(Recorded information Opens)
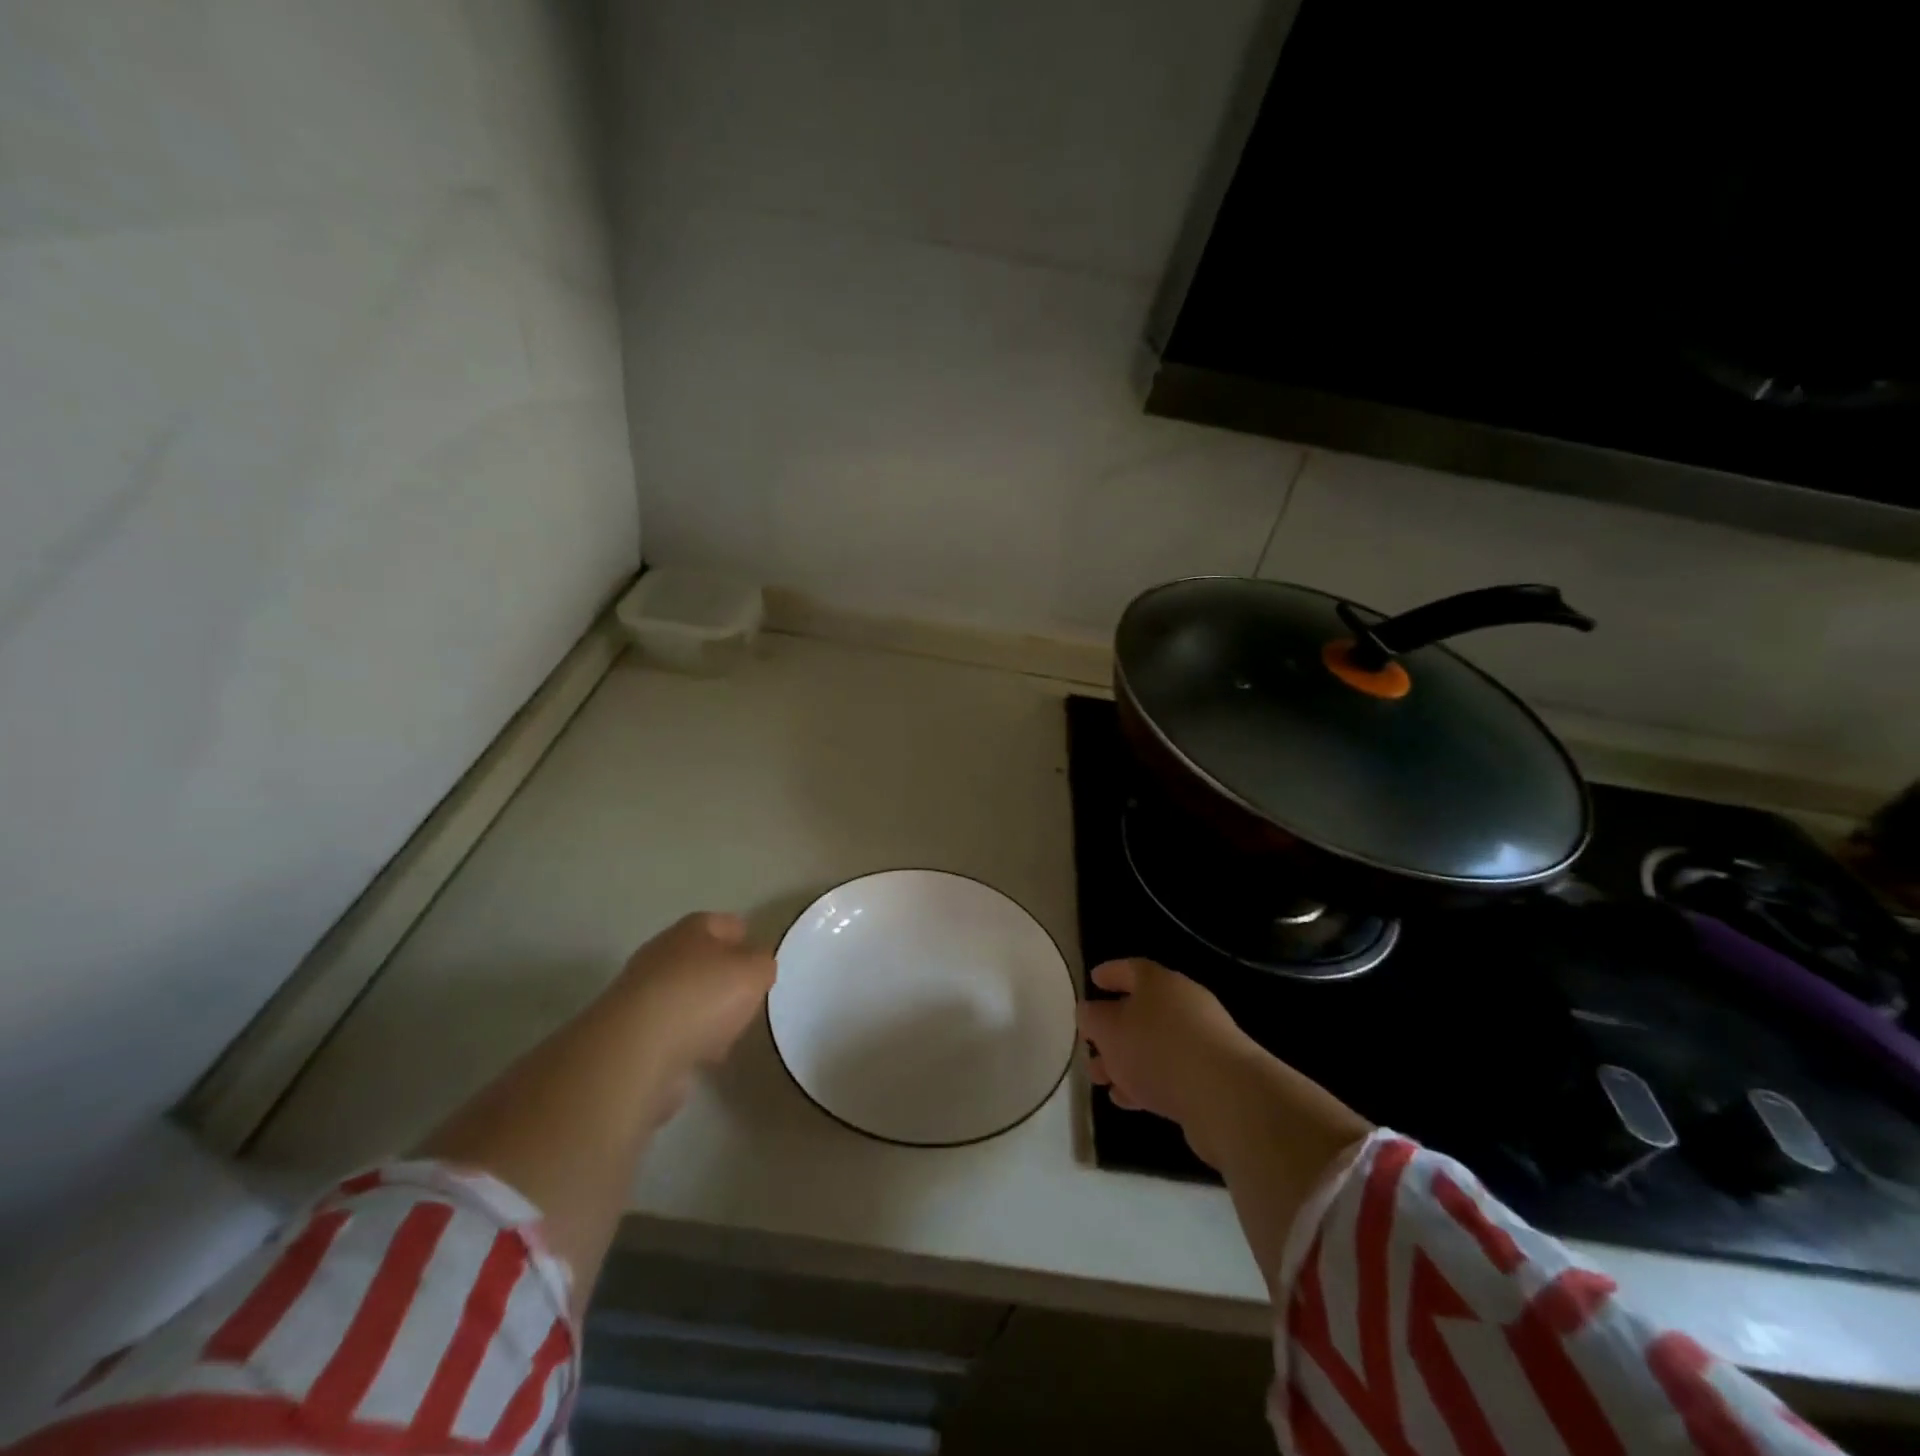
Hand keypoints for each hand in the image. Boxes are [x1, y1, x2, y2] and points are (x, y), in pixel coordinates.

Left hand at [617, 912, 776, 1116]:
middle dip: (722, 977)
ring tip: (728, 1034)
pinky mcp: (629, 1033)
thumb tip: (756, 965)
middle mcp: (661, 954)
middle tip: (746, 998)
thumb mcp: (754, 972)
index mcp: (691, 930)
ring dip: (703, 1012)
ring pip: (684, 996)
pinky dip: (686, 1040)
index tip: (760, 960)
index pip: (724, 923)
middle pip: (700, 959)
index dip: (745, 938)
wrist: (635, 1051)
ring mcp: (640, 994)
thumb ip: (762, 964)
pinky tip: (702, 1056)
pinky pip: (669, 1030)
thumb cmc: (702, 997)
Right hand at [1079, 958, 1262, 1161]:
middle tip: (1090, 1045)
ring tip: (1102, 1079)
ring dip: (1125, 1060)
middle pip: (1141, 1010)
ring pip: (1153, 1045)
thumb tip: (1089, 1012)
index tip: (1093, 981)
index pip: (1130, 969)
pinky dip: (1146, 1081)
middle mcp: (1183, 1004)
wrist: (1225, 1097)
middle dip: (1112, 1029)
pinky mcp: (1211, 1076)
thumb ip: (1093, 1018)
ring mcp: (1201, 1040)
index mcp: (1159, 982)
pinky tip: (1128, 1100)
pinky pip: (1169, 1072)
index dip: (1109, 973)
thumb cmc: (1157, 1049)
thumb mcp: (1109, 1030)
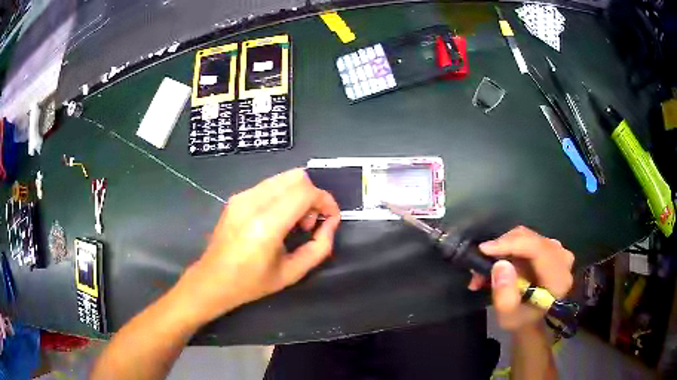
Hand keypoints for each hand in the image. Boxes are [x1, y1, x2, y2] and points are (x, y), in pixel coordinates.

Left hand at [175, 169, 340, 323]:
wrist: (212, 280)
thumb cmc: (251, 283)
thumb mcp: (293, 273)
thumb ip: (319, 247)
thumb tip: (331, 223)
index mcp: (265, 225)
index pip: (305, 192)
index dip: (325, 200)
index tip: (331, 218)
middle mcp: (252, 203)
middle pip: (296, 177)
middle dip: (313, 195)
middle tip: (311, 222)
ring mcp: (242, 196)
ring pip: (284, 177)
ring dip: (299, 194)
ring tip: (295, 222)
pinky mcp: (237, 197)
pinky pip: (270, 185)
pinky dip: (284, 195)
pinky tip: (279, 219)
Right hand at [467, 226, 573, 331]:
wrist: (532, 319)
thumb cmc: (521, 320)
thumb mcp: (508, 317)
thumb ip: (505, 295)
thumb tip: (500, 265)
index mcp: (558, 278)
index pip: (537, 249)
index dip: (511, 244)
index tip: (484, 250)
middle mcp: (562, 258)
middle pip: (530, 239)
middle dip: (501, 248)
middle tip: (478, 266)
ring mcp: (557, 250)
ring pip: (525, 236)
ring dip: (502, 249)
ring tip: (484, 269)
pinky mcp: (549, 246)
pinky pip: (526, 239)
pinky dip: (508, 248)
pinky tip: (497, 263)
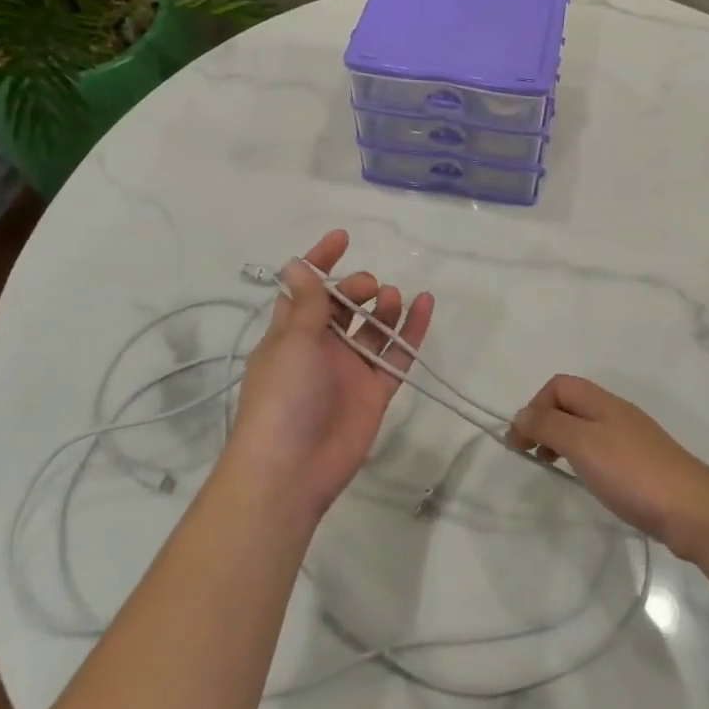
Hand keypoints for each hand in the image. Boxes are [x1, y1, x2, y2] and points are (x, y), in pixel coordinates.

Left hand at [224, 229, 433, 523]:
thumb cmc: (282, 397)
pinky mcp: (375, 391)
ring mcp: (350, 370)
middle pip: (343, 307)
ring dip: (384, 306)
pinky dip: (412, 331)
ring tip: (392, 298)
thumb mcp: (292, 342)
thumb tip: (296, 264)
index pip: (306, 289)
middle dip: (357, 288)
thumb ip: (307, 304)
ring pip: (373, 328)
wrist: (291, 470)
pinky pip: (397, 354)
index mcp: (291, 334)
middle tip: (369, 288)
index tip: (343, 238)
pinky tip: (426, 305)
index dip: (320, 262)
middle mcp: (320, 348)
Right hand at [505, 374, 708, 559]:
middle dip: (545, 422)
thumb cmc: (632, 473)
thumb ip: (548, 426)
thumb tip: (520, 415)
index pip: (558, 385)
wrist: (693, 510)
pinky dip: (583, 457)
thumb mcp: (582, 444)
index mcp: (602, 401)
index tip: (521, 441)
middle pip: (571, 403)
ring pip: (586, 427)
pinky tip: (586, 480)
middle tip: (531, 454)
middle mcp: (616, 412)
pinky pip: (602, 449)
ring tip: (553, 467)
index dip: (534, 406)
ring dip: (562, 440)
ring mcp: (632, 438)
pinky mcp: (642, 464)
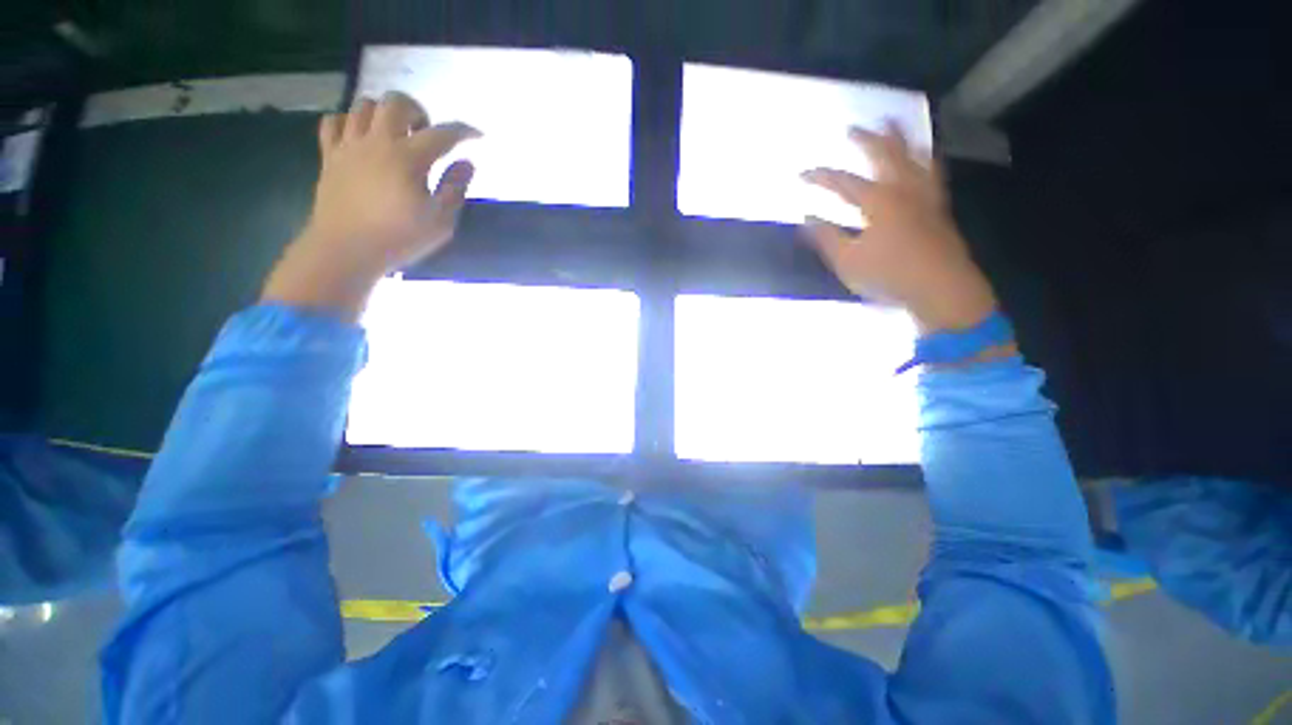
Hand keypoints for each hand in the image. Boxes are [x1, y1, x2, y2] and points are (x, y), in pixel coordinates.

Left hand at [262, 91, 479, 320]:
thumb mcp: (440, 221)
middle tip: (426, 132)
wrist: (346, 250)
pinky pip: (333, 122)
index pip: (442, 134)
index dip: (463, 131)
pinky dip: (350, 121)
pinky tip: (361, 137)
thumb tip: (467, 164)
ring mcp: (349, 147)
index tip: (477, 135)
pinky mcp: (330, 157)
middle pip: (395, 103)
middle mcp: (377, 142)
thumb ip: (455, 189)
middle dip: (417, 110)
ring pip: (363, 106)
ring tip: (395, 133)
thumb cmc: (399, 239)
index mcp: (408, 158)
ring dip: (384, 113)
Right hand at [802, 122, 998, 332]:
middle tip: (854, 128)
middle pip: (886, 153)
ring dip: (902, 137)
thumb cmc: (889, 276)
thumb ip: (825, 237)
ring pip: (915, 155)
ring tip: (894, 125)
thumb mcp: (847, 261)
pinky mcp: (939, 207)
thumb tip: (807, 217)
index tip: (801, 173)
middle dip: (867, 138)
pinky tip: (922, 159)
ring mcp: (926, 195)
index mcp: (878, 201)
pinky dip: (924, 158)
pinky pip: (932, 171)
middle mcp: (904, 189)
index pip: (843, 182)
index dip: (820, 176)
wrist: (941, 289)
(Recorded information Closes)
> _What you need to do_
Leave out the pictures, then copy all the remaining text in the records exactly.

> _Solution_
Hand keypoints for each hand in the image. Boxes are [x1, y1, x2, y2] and points are (x, y), in pixel coordinates.

Left hand at [617, 912, 776, 1116]:
middle dip: (722, 977)
ring tip: (728, 1034)
pinky mcp: (629, 1033)
thumb tip: (756, 965)
middle mcp: (661, 954)
middle tip: (746, 998)
thumb mcp: (754, 972)
index mcp: (691, 930)
ring dip: (703, 1012)
ring pip: (684, 996)
pinky dip: (686, 1040)
index tip: (760, 960)
index pip: (724, 923)
middle pip: (700, 959)
index dip: (745, 938)
wrist: (635, 1051)
ring mcp: (640, 994)
thumb ip: (762, 964)
pinky tip: (702, 1056)
pinky pip: (669, 1030)
thumb cmc: (702, 997)
Right hand at [1079, 958, 1262, 1161]:
middle tip: (1090, 1045)
ring tip: (1102, 1079)
ring dip: (1125, 1060)
middle pip: (1141, 1010)
ring pip: (1153, 1045)
thumb tip: (1089, 1012)
index tip: (1093, 981)
index pip: (1130, 969)
pinky dip: (1146, 1081)
middle mcp: (1183, 1004)
wrist: (1225, 1097)
middle dip: (1112, 1029)
pinky mcp: (1211, 1076)
thumb ip: (1093, 1018)
ring mcp: (1201, 1040)
index mcp: (1159, 982)
pinky tip: (1128, 1100)
pinky pip: (1169, 1072)
index dip: (1109, 973)
thumb cmc: (1157, 1049)
thumb mcp: (1109, 1030)
Hand keypoints for each hand in the image. Boxes are [x1, y1, x2, y2] and points are (x, y), in pixel coordinates.

Left hand at [175, 169, 340, 323]:
wrist: (212, 280)
thumb cmc: (251, 283)
thumb mcp: (293, 273)
thumb ip: (319, 247)
thumb tip: (331, 223)
index mcp: (265, 225)
index pip: (305, 192)
index dip: (325, 200)
index tip: (331, 218)
middle mcp: (252, 203)
middle pip: (296, 177)
middle dip: (313, 195)
middle tip: (311, 222)
ring mcp: (242, 196)
ring pip: (284, 177)
ring dip: (299, 194)
ring tip: (295, 222)
pinky mcp: (237, 197)
pinky pip: (270, 185)
pinky dip: (284, 195)
pinky tip: (279, 219)
Right hand at [467, 226, 573, 331]:
wrist: (532, 319)
thumb cmc: (521, 320)
thumb mcp: (508, 317)
thumb ip: (505, 295)
thumb tip: (500, 265)
index mcp: (558, 278)
index pip: (537, 249)
index dip: (511, 244)
index tip: (484, 250)
middle mcp: (562, 258)
middle pip: (530, 239)
middle dip: (501, 248)
middle tip: (478, 266)
ring mcp: (557, 250)
ring pip: (525, 236)
ring dip: (502, 249)
ring tip: (484, 269)
pinky mcp: (549, 246)
pinky pip: (526, 239)
pinky dip: (508, 248)
pinky tip: (497, 263)
Hand keypoints for each hand in the image. Boxes are [x1, y1, x2, y2] and points are (x, y), in pixel coordinates.

Left hand at [224, 229, 433, 523]:
thumb cmc: (282, 397)
pinky mcp: (375, 391)
ring mcp: (350, 370)
middle pip: (343, 307)
ring dip: (384, 306)
pinky dip: (412, 331)
ring tip: (392, 298)
thumb mcp: (292, 342)
thumb tip: (296, 264)
index pip: (306, 289)
middle dip: (357, 288)
thumb ip: (307, 304)
ring pip: (373, 328)
wrist: (291, 470)
pinky pip: (397, 354)
index mcp: (291, 334)
middle tip: (369, 288)
index tip: (343, 238)
pinky tip: (426, 305)
index dip: (320, 262)
middle mcp: (320, 348)
Right hand at [505, 374, 708, 559]:
middle dip: (545, 422)
thumb cmc: (632, 473)
thumb ip: (548, 426)
thumb tip: (520, 415)
index pip: (558, 385)
wrist: (693, 510)
pinky dip: (583, 457)
thumb mcp: (582, 444)
index mcp: (602, 401)
index tip: (521, 441)
middle pip: (571, 403)
ring pip: (586, 427)
pinky tip: (586, 480)
middle tip: (531, 454)
middle mcp: (616, 412)
pinky pip: (602, 449)
ring tip: (553, 467)
index dip: (534, 406)
ring dip: (562, 440)
ring mcp: (632, 438)
pinky mcp: (642, 464)
Hand keypoints for each hand in the image. Boxes are [x1, y1, x2, y2] and points are (x, y), in pixel coordinates.

Left hand at [262, 91, 479, 320]:
thumb mcp: (440, 221)
middle tip: (426, 132)
wrist: (346, 250)
pinky pip: (333, 122)
index pip: (442, 134)
index dip: (463, 131)
pinky dip: (350, 121)
pinky tip: (361, 137)
thumb tip: (467, 164)
ring mcp: (349, 147)
index tip: (477, 135)
pinky mcp: (330, 157)
middle pip: (395, 103)
middle mcp: (377, 142)
thumb ip: (455, 189)
middle dip: (417, 110)
ring pip: (363, 106)
ring tip: (395, 133)
thumb cmc: (399, 239)
index mcp: (408, 158)
ring dip: (384, 113)
Right hand at [802, 122, 998, 332]:
middle tip: (854, 128)
middle pip: (886, 153)
ring dip: (902, 137)
thumb cmc: (889, 276)
thumb ip: (825, 237)
ring pip: (915, 155)
ring tip: (894, 125)
thumb mcp: (847, 261)
pinky mcp: (939, 207)
thumb tip: (807, 217)
index tip: (801, 173)
middle dip: (867, 138)
pinky tip: (922, 159)
ring mcp: (926, 195)
index mcp: (878, 201)
pinky dip: (924, 158)
pinky pip: (932, 171)
middle mcp: (904, 189)
index pip: (843, 182)
index dip: (820, 176)
wrist: (941, 289)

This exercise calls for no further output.